- **GIVEN PROBLEM**
Reproduce every line of the entries below verbatim, keeping each character and its order unchanged.

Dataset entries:
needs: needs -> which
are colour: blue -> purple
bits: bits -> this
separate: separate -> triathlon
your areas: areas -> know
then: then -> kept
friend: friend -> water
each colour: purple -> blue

- **WRITTEN RESPONSE**
needs: needs -> which
are colour: blue -> purple
bits: bits -> this
separate: separate -> triathlon
your areas: areas -> know
then: then -> kept
friend: friend -> water
each colour: purple -> blue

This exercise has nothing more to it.